# SOURCE MATERIAL
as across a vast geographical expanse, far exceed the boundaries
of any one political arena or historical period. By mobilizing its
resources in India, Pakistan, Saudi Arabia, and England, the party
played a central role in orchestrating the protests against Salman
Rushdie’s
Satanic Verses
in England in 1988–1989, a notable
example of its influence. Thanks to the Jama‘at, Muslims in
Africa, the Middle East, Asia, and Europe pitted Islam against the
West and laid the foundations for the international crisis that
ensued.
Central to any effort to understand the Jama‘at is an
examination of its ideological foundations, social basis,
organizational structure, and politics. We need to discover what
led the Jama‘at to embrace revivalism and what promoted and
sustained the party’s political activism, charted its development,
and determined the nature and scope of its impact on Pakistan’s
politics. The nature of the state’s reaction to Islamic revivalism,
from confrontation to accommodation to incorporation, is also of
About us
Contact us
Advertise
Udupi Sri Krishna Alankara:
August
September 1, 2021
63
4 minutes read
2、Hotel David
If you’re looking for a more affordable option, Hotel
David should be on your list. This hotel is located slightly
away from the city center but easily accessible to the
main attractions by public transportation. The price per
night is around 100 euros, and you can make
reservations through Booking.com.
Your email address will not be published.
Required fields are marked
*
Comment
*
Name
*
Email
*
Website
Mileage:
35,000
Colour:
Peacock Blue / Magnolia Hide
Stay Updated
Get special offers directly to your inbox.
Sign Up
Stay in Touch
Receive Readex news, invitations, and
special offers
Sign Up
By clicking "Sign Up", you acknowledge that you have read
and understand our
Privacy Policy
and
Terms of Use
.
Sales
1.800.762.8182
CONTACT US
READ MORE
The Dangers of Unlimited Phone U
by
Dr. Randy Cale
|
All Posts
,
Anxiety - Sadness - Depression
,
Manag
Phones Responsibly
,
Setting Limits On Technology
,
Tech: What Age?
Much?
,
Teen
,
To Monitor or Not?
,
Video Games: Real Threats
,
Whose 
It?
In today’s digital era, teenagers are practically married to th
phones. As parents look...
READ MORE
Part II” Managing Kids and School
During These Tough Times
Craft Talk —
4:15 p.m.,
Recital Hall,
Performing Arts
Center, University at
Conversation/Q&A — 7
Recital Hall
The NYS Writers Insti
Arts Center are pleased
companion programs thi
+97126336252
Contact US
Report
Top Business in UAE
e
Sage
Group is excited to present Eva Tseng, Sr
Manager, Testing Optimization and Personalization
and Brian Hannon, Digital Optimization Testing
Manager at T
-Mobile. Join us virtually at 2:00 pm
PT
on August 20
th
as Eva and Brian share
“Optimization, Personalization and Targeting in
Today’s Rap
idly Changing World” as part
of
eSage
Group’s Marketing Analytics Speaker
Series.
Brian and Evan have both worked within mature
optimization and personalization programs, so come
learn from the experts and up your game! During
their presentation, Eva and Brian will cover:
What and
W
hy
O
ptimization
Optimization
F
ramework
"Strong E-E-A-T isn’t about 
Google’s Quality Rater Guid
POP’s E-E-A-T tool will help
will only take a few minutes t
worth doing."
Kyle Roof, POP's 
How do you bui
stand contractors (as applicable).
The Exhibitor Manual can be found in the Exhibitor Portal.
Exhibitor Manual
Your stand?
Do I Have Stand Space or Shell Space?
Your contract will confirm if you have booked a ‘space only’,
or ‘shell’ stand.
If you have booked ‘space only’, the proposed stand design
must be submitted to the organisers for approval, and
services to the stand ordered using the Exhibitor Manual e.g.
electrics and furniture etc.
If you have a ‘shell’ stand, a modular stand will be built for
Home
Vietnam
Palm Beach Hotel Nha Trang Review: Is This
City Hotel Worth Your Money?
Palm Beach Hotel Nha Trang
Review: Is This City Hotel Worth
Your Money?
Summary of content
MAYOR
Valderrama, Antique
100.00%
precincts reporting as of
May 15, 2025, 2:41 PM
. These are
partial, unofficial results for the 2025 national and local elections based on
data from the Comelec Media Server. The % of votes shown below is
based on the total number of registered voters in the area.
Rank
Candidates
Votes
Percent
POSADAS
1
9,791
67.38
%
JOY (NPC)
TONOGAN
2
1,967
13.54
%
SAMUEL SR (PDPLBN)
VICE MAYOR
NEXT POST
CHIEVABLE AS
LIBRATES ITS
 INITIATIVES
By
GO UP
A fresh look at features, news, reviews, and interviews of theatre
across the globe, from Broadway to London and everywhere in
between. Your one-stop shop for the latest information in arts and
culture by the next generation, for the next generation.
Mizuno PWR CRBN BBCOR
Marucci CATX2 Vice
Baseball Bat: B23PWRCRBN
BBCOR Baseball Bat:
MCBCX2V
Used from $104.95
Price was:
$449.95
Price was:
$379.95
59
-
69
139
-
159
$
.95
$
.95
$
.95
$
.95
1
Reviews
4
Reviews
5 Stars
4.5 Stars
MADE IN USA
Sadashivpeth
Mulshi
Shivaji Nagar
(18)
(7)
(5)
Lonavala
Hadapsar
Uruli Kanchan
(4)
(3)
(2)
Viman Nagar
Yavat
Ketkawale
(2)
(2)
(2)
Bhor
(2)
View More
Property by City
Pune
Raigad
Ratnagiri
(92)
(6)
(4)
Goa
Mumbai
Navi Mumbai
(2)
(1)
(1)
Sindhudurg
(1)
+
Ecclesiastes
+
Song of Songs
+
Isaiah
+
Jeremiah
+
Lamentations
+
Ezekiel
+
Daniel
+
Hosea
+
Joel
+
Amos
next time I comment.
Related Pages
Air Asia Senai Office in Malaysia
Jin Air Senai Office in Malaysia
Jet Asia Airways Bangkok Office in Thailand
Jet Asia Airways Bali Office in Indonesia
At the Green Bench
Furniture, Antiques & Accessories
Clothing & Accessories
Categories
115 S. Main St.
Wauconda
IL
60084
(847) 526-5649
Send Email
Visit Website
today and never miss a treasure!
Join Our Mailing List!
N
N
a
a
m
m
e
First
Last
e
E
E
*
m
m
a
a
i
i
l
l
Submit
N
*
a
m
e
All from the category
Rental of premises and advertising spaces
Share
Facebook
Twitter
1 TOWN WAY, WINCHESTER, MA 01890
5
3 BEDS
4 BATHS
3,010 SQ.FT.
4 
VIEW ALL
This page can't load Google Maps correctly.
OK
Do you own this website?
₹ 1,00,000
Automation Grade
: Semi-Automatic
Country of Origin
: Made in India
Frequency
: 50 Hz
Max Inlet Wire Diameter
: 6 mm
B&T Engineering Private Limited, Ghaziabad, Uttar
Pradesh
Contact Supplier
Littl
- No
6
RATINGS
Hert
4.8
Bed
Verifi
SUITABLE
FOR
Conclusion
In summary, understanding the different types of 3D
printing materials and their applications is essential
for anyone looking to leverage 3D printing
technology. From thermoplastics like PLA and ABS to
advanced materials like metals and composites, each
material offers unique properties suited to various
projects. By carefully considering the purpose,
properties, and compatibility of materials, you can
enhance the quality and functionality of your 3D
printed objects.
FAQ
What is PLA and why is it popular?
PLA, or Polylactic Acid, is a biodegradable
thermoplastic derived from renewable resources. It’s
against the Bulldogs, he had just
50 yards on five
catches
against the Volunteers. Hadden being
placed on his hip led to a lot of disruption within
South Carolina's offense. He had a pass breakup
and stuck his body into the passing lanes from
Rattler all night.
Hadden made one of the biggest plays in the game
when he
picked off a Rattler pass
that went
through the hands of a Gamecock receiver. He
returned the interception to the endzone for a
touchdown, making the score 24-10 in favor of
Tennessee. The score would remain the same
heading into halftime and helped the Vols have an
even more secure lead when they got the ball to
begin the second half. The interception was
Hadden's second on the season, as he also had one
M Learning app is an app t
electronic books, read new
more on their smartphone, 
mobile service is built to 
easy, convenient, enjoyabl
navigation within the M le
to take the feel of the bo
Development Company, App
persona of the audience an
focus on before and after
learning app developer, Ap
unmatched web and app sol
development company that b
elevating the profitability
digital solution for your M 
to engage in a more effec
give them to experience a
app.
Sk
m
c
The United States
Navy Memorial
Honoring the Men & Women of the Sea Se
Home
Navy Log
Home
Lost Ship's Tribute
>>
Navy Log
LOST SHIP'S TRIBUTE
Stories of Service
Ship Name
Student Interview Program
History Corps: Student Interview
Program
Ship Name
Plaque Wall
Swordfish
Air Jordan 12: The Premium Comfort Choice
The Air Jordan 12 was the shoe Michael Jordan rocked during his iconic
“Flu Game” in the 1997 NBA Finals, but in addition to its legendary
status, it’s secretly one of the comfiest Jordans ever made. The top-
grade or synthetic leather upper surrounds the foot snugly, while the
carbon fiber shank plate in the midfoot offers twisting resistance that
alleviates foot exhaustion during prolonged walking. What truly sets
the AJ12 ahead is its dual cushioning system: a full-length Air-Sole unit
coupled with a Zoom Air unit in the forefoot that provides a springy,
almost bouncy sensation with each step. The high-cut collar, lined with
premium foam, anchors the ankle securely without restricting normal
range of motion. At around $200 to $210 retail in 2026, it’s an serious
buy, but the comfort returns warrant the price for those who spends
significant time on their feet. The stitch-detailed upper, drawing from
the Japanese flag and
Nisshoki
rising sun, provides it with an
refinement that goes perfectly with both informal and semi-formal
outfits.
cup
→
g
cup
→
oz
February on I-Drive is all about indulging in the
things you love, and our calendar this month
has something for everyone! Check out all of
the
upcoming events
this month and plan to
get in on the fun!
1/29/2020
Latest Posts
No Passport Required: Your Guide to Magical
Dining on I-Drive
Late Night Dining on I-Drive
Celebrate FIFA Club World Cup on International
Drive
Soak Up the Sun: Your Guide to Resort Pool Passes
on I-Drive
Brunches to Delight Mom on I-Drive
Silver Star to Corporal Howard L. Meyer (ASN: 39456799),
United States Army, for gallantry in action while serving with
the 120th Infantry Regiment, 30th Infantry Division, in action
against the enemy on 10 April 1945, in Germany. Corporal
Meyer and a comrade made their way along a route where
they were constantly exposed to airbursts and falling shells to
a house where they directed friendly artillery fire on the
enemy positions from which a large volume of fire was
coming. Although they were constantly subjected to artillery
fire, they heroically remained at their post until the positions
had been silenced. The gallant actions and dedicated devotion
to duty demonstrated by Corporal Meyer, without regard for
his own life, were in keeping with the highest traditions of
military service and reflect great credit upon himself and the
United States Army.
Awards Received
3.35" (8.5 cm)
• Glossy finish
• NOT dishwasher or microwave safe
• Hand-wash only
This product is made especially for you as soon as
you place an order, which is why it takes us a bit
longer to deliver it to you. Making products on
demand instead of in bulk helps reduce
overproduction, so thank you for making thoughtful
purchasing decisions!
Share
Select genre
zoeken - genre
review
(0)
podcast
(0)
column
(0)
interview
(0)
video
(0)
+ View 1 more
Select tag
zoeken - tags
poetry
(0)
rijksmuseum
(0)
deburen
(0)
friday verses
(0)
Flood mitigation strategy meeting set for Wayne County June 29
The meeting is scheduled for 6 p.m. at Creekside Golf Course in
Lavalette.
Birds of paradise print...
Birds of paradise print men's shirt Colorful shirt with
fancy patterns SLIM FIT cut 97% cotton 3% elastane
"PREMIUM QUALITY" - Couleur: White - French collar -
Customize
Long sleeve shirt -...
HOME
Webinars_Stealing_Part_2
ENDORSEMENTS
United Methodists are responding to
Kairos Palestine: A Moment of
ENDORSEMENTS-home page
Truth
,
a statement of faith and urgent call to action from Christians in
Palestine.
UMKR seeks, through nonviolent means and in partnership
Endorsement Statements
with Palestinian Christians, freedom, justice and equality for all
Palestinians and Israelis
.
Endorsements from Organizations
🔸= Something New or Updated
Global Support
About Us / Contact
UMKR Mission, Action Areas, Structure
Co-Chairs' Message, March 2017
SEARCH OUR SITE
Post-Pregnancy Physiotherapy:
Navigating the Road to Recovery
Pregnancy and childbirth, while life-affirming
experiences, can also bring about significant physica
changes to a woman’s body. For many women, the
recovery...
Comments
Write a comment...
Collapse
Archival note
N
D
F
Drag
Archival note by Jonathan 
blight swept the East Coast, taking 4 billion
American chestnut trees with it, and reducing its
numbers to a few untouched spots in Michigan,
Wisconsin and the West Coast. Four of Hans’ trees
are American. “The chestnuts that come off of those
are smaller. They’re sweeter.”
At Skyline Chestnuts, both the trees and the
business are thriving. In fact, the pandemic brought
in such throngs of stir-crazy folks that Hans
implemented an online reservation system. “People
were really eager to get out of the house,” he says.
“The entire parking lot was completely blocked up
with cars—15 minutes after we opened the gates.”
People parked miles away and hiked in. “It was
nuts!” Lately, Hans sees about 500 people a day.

# WHAT TO WORK ON
Render the text of the rows, from its first line through the line containing "Central to any", as a numbered list, omitting any blank lines.

# SOLUTION TO THIS EXERCISE
1. as across a vast geographical expanse, far exceed the boundaries
2. of any one political arena or historical period. By mobilizing its
3. resources in India, Pakistan, Saudi Arabia, and England, the party
4. played a central role in orchestrating the protests against Salman
5. Rushdie’s
6. Satanic Verses
7. in England in 1988–1989, a notable
8. example of its influence. Thanks to the Jama‘at, Muslims in
9. Africa, the Middle East, Asia, and Europe pitted Islam against the
10. West and laid the foundations for the international crisis that
11. ensued.
12. Central to any effort to understand the Jama‘at is an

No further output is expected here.